All that being said, with all due respect (and I so mean that sincerely), I want to say to Mr. Davenport and the others of his ilk: please don’t rush to judgment and dismiss Enterprise 2.0. First of all, it’s not just about blogs and wikis. There is a whole host of technology enabled by Web 2.0 (and it’s growing every day).

And, you might want to be aware of some of the more interesting knowledge-based Enterprise 2.0 products that are moving into your sector like Atlassian, Coghead, Intalio, Abgeniel, Illumio and even a little startup I’m helping right now, Experteria (in beta). And these are only the products I know about.

Yes, Enterprise 2.0 is a hot topic. But there is a difference between a hot topic and a fad. I’ve been harping on the youth culture that is driving the development behind these technologies and the attitudinal shifts that are taking place on both spectrums of the knowledge-worker universe.
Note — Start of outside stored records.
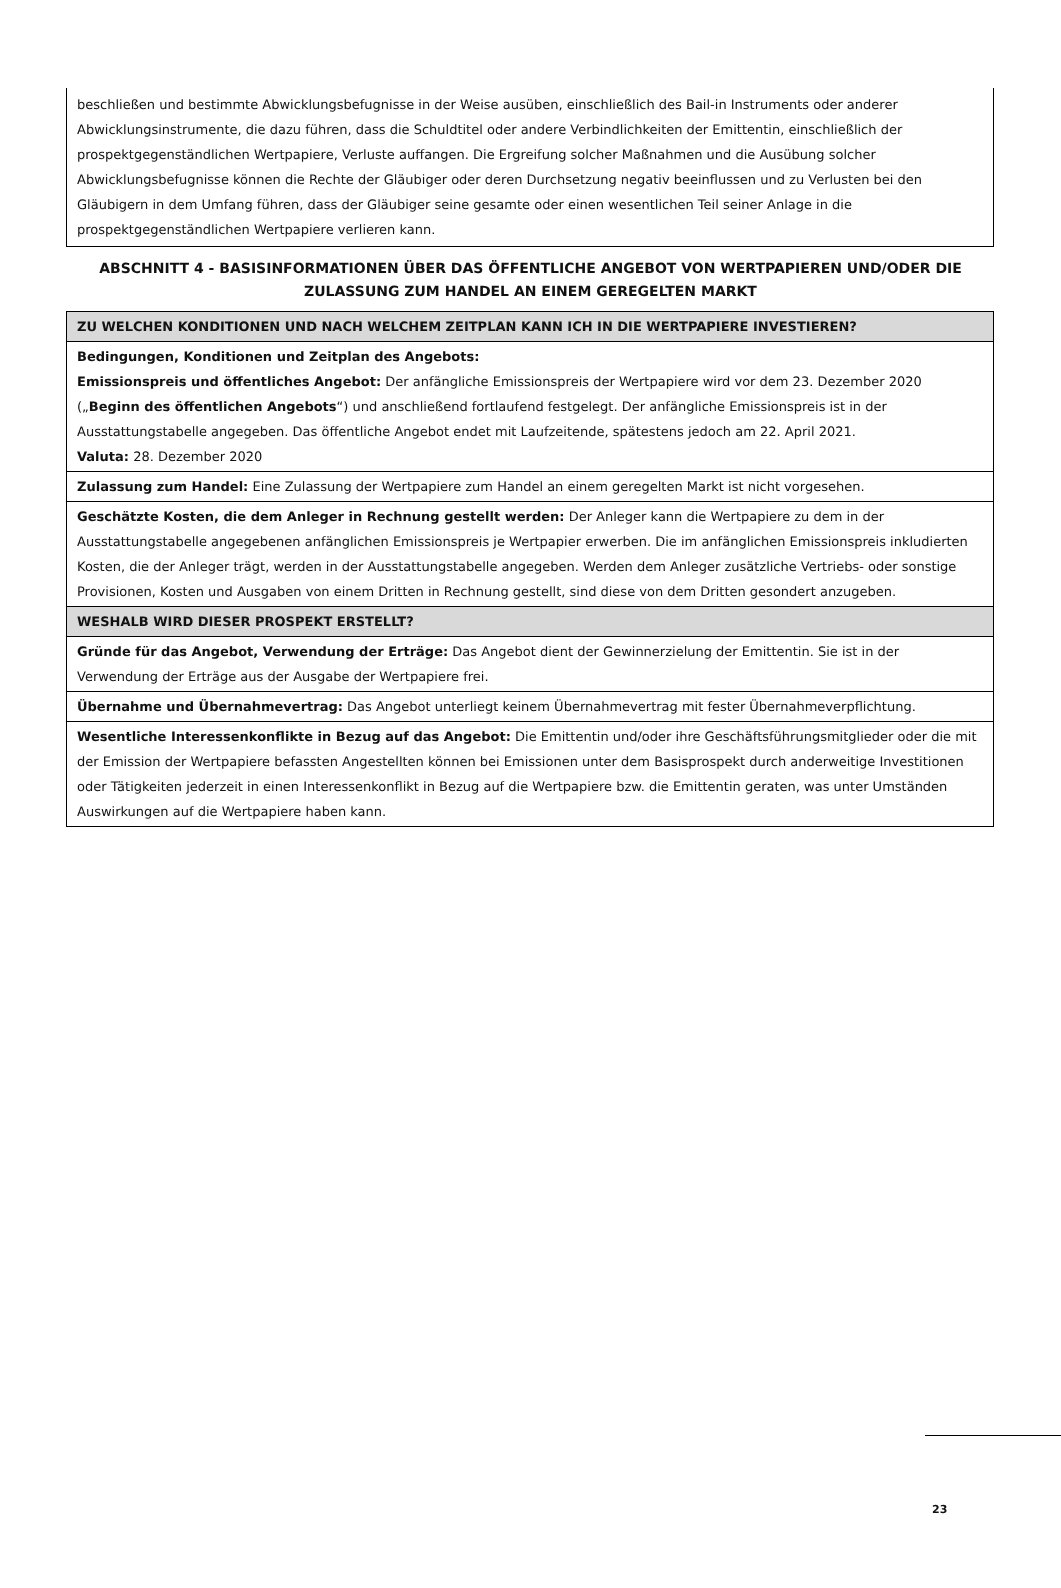beschließen und bestimmte Abwicklungsbefugnisse in der Weise ausüben, einschließlich des Bail-in Instruments oder anderer Abwicklungsinstrumente, die dazu führen, dass die Schuldtitel oder andere Verbindlichkeiten der Emittentin, einschließlich der prospektgegenständlichen Wertpapiere, Verluste auffangen. Die Ergreifung solcher Maßnahmen und die Ausübung solcher Abwicklungsbefugnisse können die Rechte der Gläubiger oder deren Durchsetzung negativ beeinflussen und zu Verlusten bei den Gläubigern in dem Umfang führen, dass der Gläubiger seine gesamte oder einen wesentlichen Teil seiner Anlage in die prospektgegenständlichen Wertpapiere verlieren kann.
ABSCHNITT 4 - BASISINFORMATIONEN ÜBER DAS ÖFFENTLICHE ANGEBOT VON WERTPAPIEREN UND/ODER DIE ZULASSUNG ZUM HANDEL AN EINEM GEREGELTEN MARKT
| ZU WELCHEN KONDITIONEN UND NACH WELCHEM ZEITPLAN KANN ICH IN DIE WERTPAPIERE INVESTIEREN? |
| --- |
| Bedingungen, Konditionen und Zeitplan des Angebots: Emissionspreis und öffentliches Angebot: Der anfängliche Emissionspreis der Wertpapiere wird vor dem 23. Dezember 2020 („ Beginn des öffentlichen Angebots “) und anschließend fortlaufend festgelegt. Der anfängliche Emissionspreis ist in der Ausstattungstabelle angegeben. Das öffentliche Angebot endet mit Laufzeitende, spätestens jedoch am 22. April 2021. Valuta: 28. Dezember 2020 |
| Zulassung zum Handel: Eine Zulassung der Wertpapiere zum Handel an einem geregelten Markt ist nicht vorgesehen. |
| Geschätzte Kosten, die dem Anleger in Rechnung gestellt werden: Der Anleger kann die Wertpapiere zu dem in der Ausstattungstabelle angegebenen anfänglichen Emissionspreis je Wertpapier erwerben. Die im anfänglichen Emissionspreis inkludierten Kosten, die der Anleger trägt, werden in der Ausstattungstabelle angegeben. Werden dem Anleger zusätzliche Vertriebs- oder sonstige Provisionen, Kosten und Ausgaben von einem Dritten in Rechnung gestellt, sind diese von dem Dritten gesondert anzugeben. |
| WESHALB WIRD DIESER PROSPEKT ERSTELLT? |
| Gründe für das Angebot, Verwendung der Erträge: Das Angebot dient der Gewinnerzielung der Emittentin. Sie ist in der Verwendung der Erträge aus der Ausgabe der Wertpapiere frei. |
| Übernahme und Übernahmevertrag: Das Angebot unterliegt keinem Übernahmevertrag mit fester Übernahmeverpflichtung. |
| Wesentliche Interessenkonflikte in Bezug auf das Angebot: Die Emittentin und/oder ihre Geschäftsführungsmitglieder oder die mit der Emission der Wertpapiere befassten Angestellten können bei Emissionen unter dem Basisprospekt durch anderweitige Investitionen oder Tätigkeiten jederzeit in einen Interessenkonflikt in Bezug auf die Wertpapiere bzw. die Emittentin geraten, was unter Umständen Auswirkungen auf die Wertpapiere haben kann. |
23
The fed-up, smart, hamstrung departmental users and a digitally comfortable, DIYYnot?-ready youth culture moving in.

In the 90s, it was Jim Champy who christened the Business Process Re-engineering movement. Fad. But it forced enterprises to think in terms of business process and led to BPO- today’s hot topic. Sustainable.

Last word on Hot Topics. My suburban mom friend and I would always nervously usher our kids fast past the Hot Topic store in the mall. It’s no Gap, trust me. I guess we were afraid they’d be seduced into the punk lifestyle if they were exposed to it. When the store first showed up in our local mall, I assured her, “Oh, that will be gone in a few months.” Wrong. The store has been here for years. And you know what? We all shop there now, even the kids (and no, they haven’t transformed). Great tee shirts and band paraphernalia. The lesson here is we all judge what we’re uncomfortable with, but cultural trends have a way of surviving and adapting around our unwillingness to recognize them at first.
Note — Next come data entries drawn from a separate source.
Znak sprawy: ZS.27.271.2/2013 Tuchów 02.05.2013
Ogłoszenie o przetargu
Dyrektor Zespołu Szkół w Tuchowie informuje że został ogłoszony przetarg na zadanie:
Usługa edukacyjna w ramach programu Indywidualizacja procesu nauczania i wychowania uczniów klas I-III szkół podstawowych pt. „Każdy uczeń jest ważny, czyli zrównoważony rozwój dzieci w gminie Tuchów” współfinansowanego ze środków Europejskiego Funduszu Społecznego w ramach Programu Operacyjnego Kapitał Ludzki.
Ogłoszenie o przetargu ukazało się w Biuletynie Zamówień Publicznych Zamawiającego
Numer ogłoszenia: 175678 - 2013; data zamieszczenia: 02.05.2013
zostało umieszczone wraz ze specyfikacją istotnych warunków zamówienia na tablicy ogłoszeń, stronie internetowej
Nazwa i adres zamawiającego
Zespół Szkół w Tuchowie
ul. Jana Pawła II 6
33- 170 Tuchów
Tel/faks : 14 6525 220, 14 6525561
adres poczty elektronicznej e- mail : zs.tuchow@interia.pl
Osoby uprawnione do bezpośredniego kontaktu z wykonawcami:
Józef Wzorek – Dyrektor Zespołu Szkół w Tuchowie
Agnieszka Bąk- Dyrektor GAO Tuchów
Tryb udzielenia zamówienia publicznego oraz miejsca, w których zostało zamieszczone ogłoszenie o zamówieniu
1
Trust, Communications, Relationship-management…

Frank Casale invited me to co-moderate a workshop yesterday at his Outsourcing Institute NYC Roadshow on "Outsourcing's Bad Rap: Playing Politics." Throughout the day, although the outsourcing market has changed so much over the past ten years, I heard the recurring themes of trust, communications, and old-fashioned relationship management. Buyers and sellers all have their war stories.
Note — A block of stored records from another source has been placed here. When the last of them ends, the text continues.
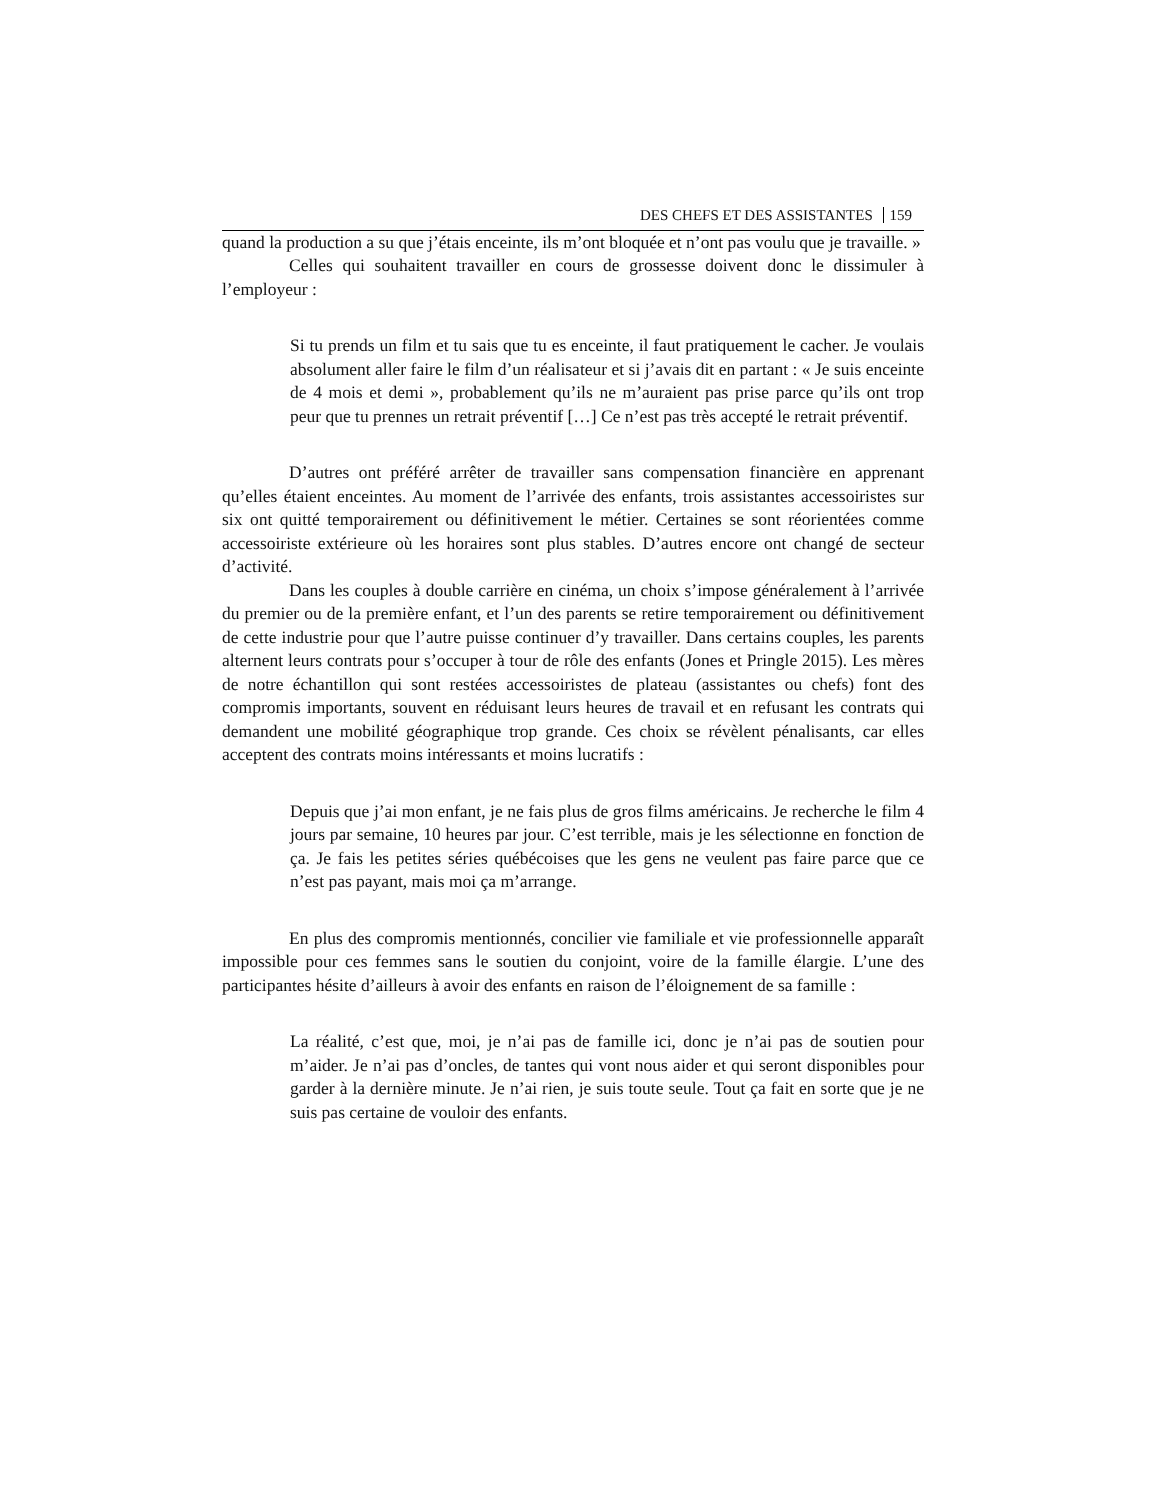DES CHEFS ET DES ASSISTANTES 159
quand la production a su que j’étais enceinte, ils m’ont bloquée et n’ont pas voulu que je travaille. »
Celles qui souhaitent travailler en cours de grossesse doivent donc le dissimuler à l’employeur :
Si tu prends un film et tu sais que tu es enceinte, il faut pratiquement le cacher. Je voulais absolument aller faire le film d’un réalisateur et si j’avais dit en partant : « Je suis enceinte de 4 mois et demi », probablement qu’ils ne m’auraient pas prise parce qu’ils ont trop peur que tu prennes un retrait préventif […] Ce n’est pas très accepté le retrait préventif.
D’autres ont préféré arrêter de travailler sans compensation financière en apprenant qu’elles étaient enceintes. Au moment de l’arrivée des enfants, trois assistantes accessoiristes sur six ont quitté temporairement ou définitivement le métier. Certaines se sont réorientées comme accessoiriste extérieure où les horaires sont plus stables. D’autres encore ont changé de secteur d’activité.
Dans les couples à double carrière en cinéma, un choix s’impose généralement à l’arrivée du premier ou de la première enfant, et l’un des parents se retire temporairement ou définitivement de cette industrie pour que l’autre puisse continuer d’y travailler. Dans certains couples, les parents alternent leurs contrats pour s’occuper à tour de rôle des enfants (Jones et Pringle 2015). Les mères de notre échantillon qui sont restées accessoiristes de plateau (assistantes ou chefs) font des compromis importants, souvent en réduisant leurs heures de travail et en refusant les contrats qui demandent une mobilité géographique trop grande. Ces choix se révèlent pénalisants, car elles acceptent des contrats moins intéressants et moins lucratifs :
Depuis que j’ai mon enfant, je ne fais plus de gros films américains. Je recherche le film 4 jours par semaine, 10 heures par jour. C’est terrible, mais je les sélectionne en fonction de ça. Je fais les petites séries québécoises que les gens ne veulent pas faire parce que ce n’est pas payant, mais moi ça m’arrange.
En plus des compromis mentionnés, concilier vie familiale et vie professionnelle apparaît impossible pour ces femmes sans le soutien du conjoint, voire de la famille élargie. L’une des participantes hésite d’ailleurs à avoir des enfants en raison de l’éloignement de sa famille :
La réalité, c’est que, moi, je n’ai pas de famille ici, donc je n’ai pas de soutien pour m’aider. Je n’ai pas d’oncles, de tantes qui vont nous aider et qui seront disponibles pour garder à la dernière minute. Je n’ai rien, je suis toute seule. Tout ça fait en sorte que je ne suis pas certaine de vouloir des enfants.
The day was excellent. A comfortable and informative series of workshops and presentations. OI holds a series of these workshops. If you're interested in outsourcing, definitely worth attending.

HRO World

There's this old yarn about how a bratty kid goes to school one day and comes home to find his family has moved. That's how I felt when I roamed about at HRO World. Although it was an outsourcing conference, it could have been "Automotive World" or "Widget Expo." I understood the underlying business model was essentially the same, but the vendors, the leadership, and the customers were so different from what I've been accustomed to in the IT outsourcing space, I felt like a tourist. I did run into some of the old-timers including Bill Bierce, Mark Hodges, and Joe Vales who were warm and welcoming. Joe Vales was especially helpful and generous with filling me in on what was going on and how I might be involved in the HRO space.

The best fun I had was at a party held at the 21 club by vendor Convergys. I met three analysts there with whom I could commiserate and laugh. One, in particular, has an exceptional blog that I had stumbled upon. If you want to know about HRO, don't come here. Visit Jason Corsello's blog. Jason has a real blog. He promised to teach me how to blog like a pro, so that was definitely worth the trip into Manhattan.